> _Problem to work on_
Please copy each of the entries below word for word, but leave out the pictures.

> _Exercise material_
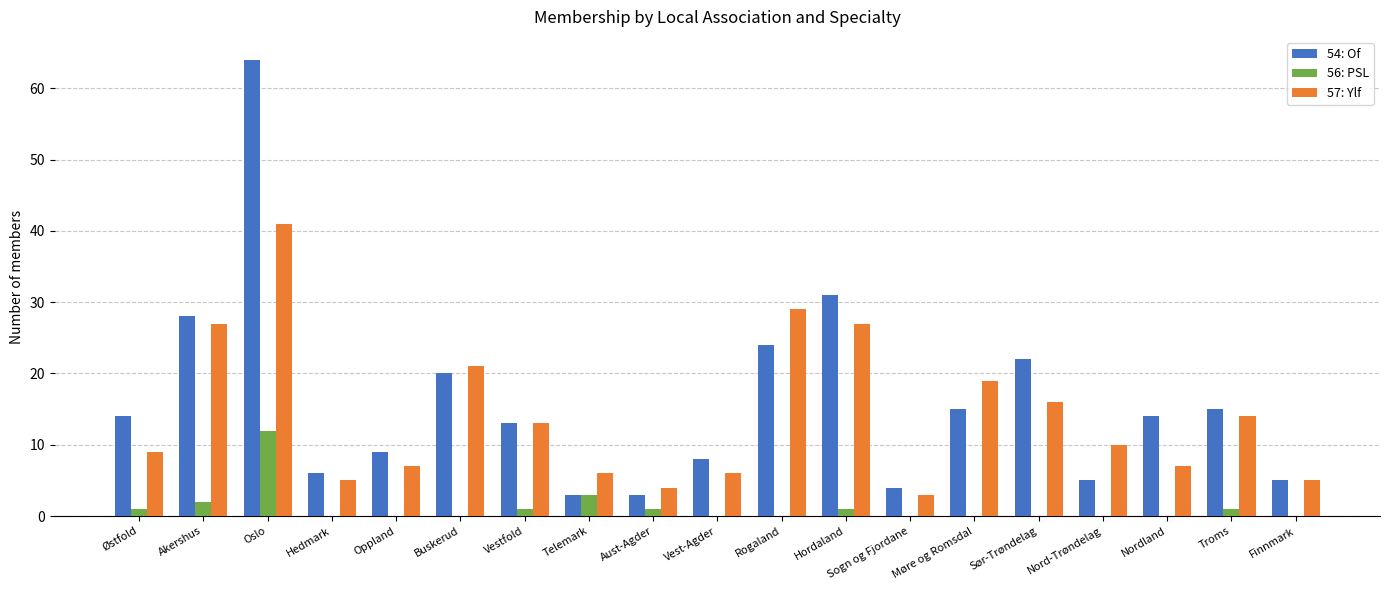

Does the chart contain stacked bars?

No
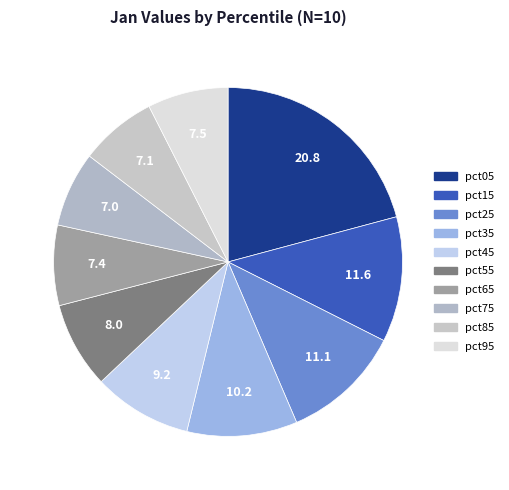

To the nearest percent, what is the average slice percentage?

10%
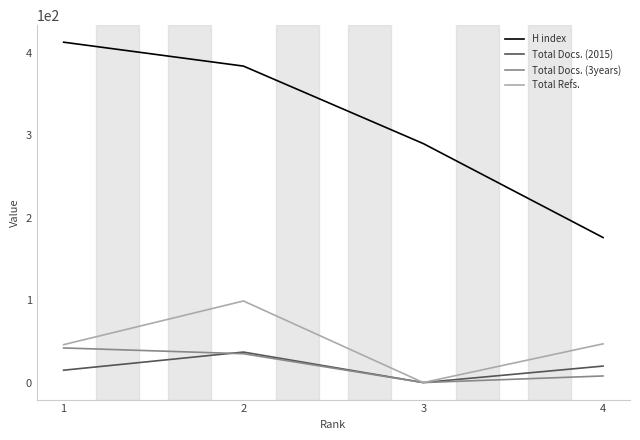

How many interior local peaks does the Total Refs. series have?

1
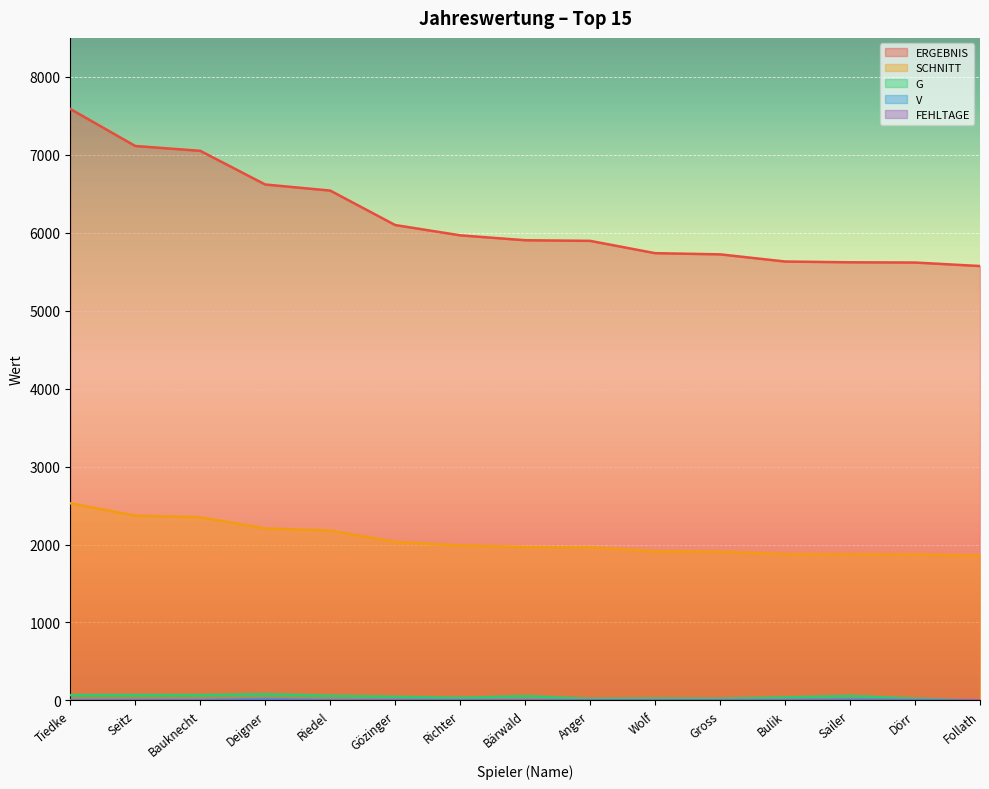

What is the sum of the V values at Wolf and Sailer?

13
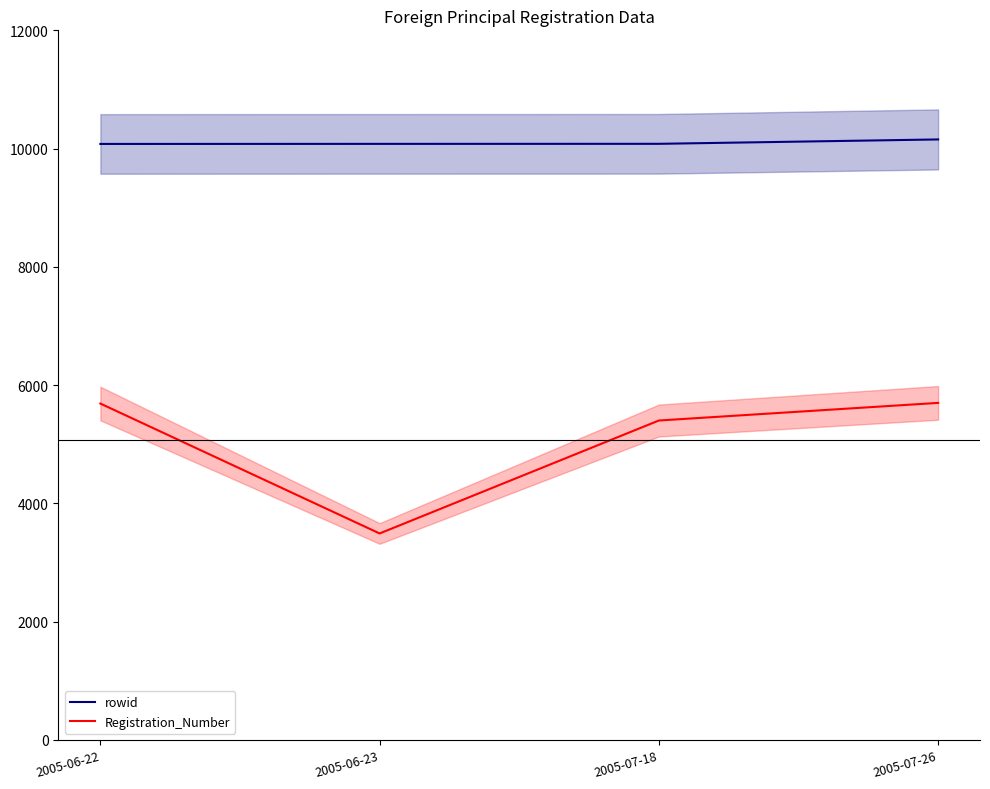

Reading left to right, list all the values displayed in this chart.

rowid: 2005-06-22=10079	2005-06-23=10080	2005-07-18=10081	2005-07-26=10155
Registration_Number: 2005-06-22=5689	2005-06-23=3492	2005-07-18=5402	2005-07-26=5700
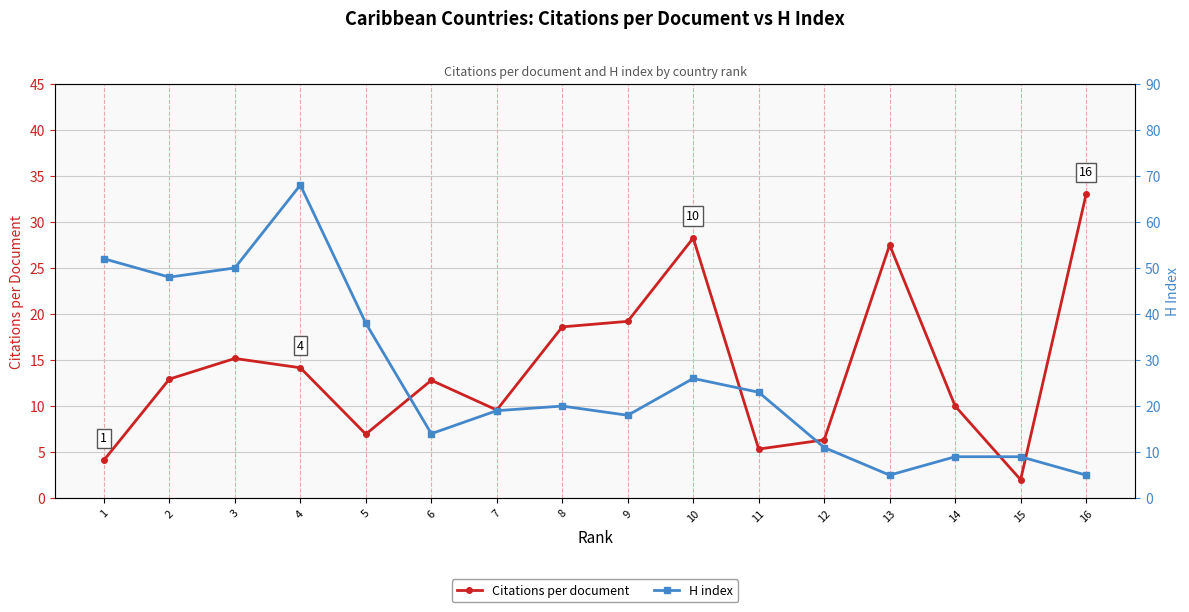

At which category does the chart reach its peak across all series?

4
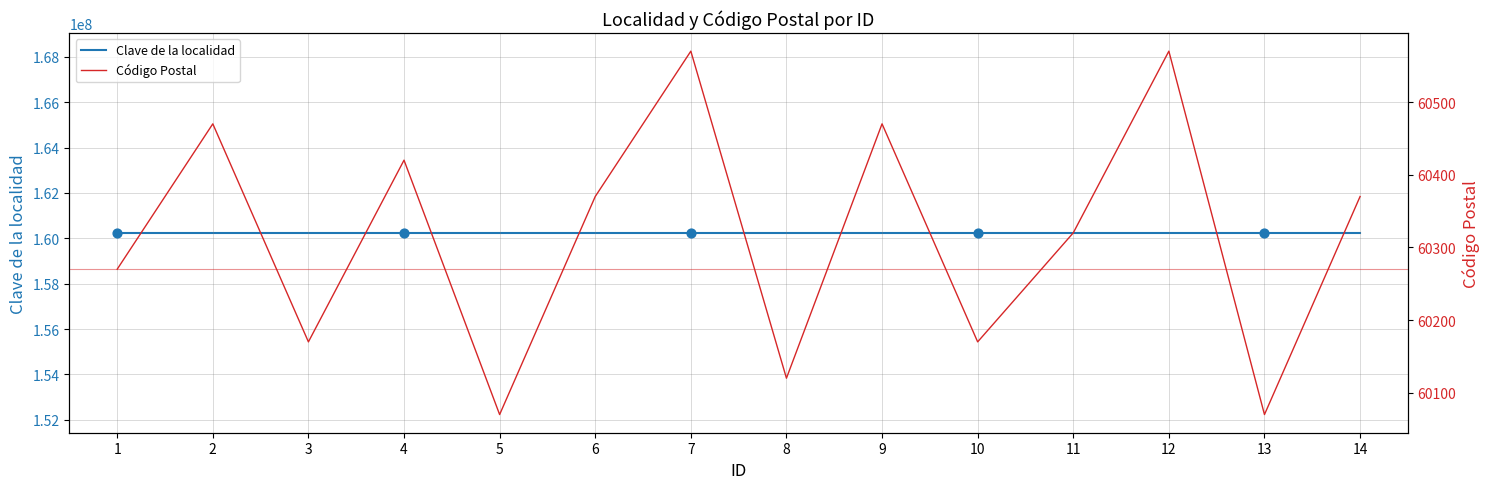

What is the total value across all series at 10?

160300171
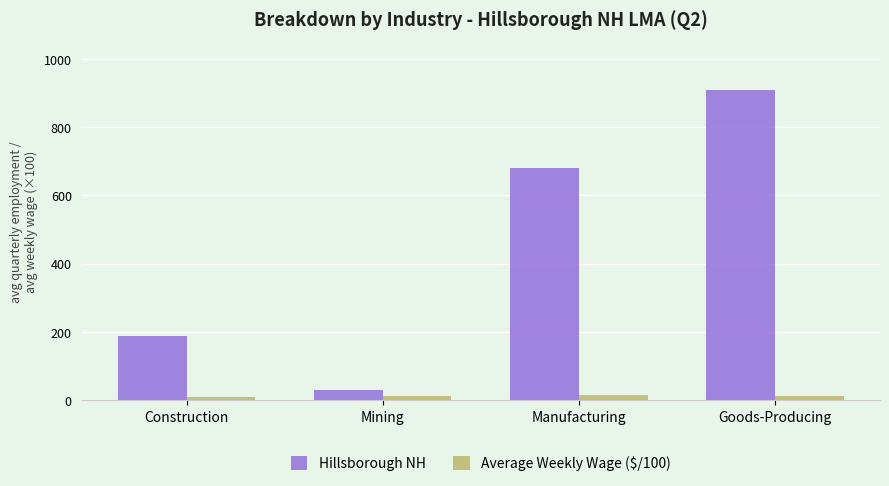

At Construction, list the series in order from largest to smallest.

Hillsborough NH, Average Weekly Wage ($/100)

> _Problem solution_
Does the chart contain stacked bars?

No

To the nearest percent, what is the average slice percentage?

10%

How many interior local peaks does the Total Refs. series have?

1

What is the sum of the V values at Wolf and Sailer?

13

Reading left to right, list all the values displayed in this chart.

rowid: 2005-06-22=10079	2005-06-23=10080	2005-07-18=10081	2005-07-26=10155
Registration_Number: 2005-06-22=5689	2005-06-23=3492	2005-07-18=5402	2005-07-26=5700

At which category does the chart reach its peak across all series?

4

What is the total value across all series at 10?

160300171

At Construction, list the series in order from largest to smallest.

Hillsborough NH, Average Weekly Wage ($/100)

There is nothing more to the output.